## Task requirements
List every author named in the summary below of the paper on anchoring for training vision models.

On the Use of Anchoring for Training Vision Models
Vivek Narayanaswamy, Kowshik Thopalli, Rushil Anirudh, Yamen Mubarka,, Wesam Sakla, Jayaraman J. Thiagarajan

TL;DR
This paper investigates anchoring as a training principle for vision models, identifies a key problem with undesirable shortcuts, and proposes a regularized protocol that improves generalization and safety across diverse datasets and architectures.
Contribution
It introduces a regularized anchored training protocol that mitigates shortcut learning and enhances generalization in vision models.
Findings
Regularized anchored training improves generalization performance.
The new protocol reduces learning undesirable shortcuts.
Empirical results show enhanced safety metrics.

## Dataset extract
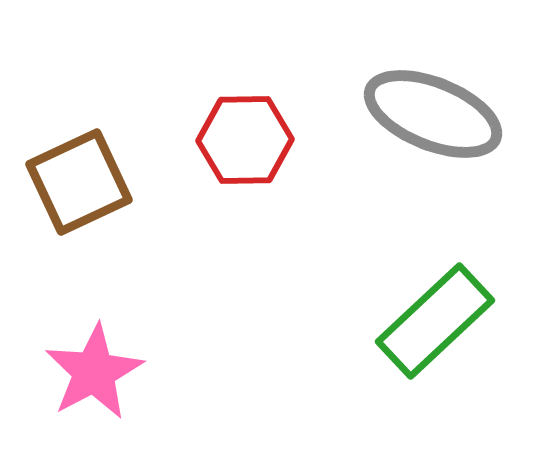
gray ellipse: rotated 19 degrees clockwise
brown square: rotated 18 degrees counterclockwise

## Output
Vivek Narayanaswamy, Kowshik Thopalli, Rushil Anirudh, Yamen Mubarka, Wesam Sakla, Jayaraman J. Thiagarajan